» **Work to be completed**: Images aside, the whole listing should be written out word for word.

» **Records shown**:
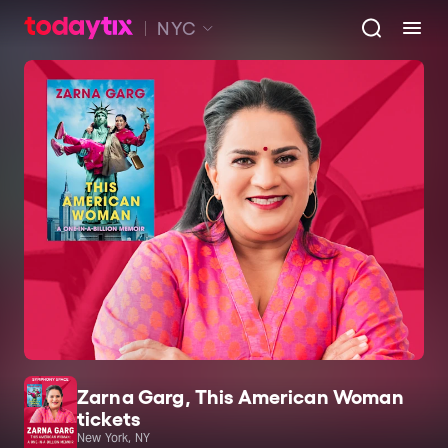
NYC
Zarna Garg, This American Woman
tickets
New York, NY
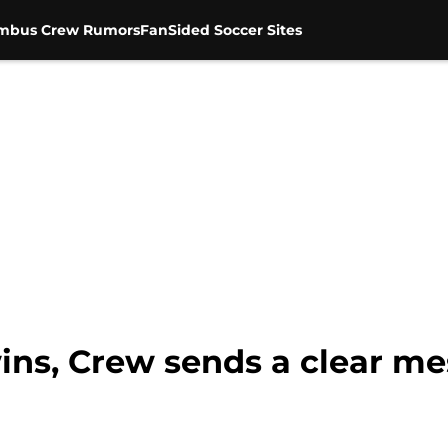
mbus Crew Rumors
FanSided Soccer Sites
wins, Crew sends a clear m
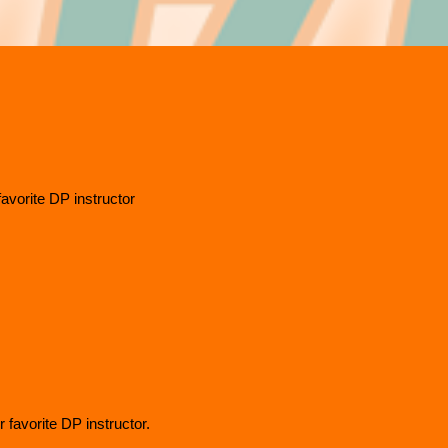
favorite DP instructor
 favorite DP instructor.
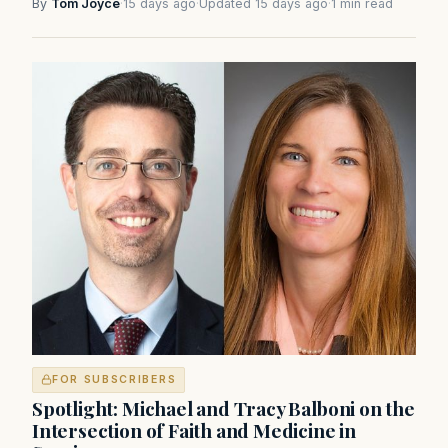
By
Tom Joyce
·
15 days ago
·
Updated 15 days ago
·
1 min read
FOR SUBSCRIBERS
Spotlight: Michael and Tracy Balboni on the
Intersection of Faith and Medicine in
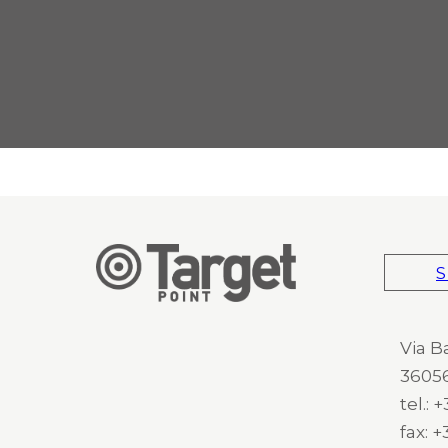
S
Via B
36056
tel.:
fax:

» **The completed task**:
NYC
Zarna Garg, This American Woman
tickets
New York, NY
mbus Crew Rumors
FanSided Soccer Sites
wins, Crew sends a clear m
favorite DP instructor
 favorite DP instructor.
By
Tom Joyce
·
15 days ago
·
Updated 15 days ago
·
1 min read
FOR SUBSCRIBERS
Spotlight: Michael and Tracy Balboni on the
Intersection of Faith and Medicine in
S
Via B
36056
tel.:
fax:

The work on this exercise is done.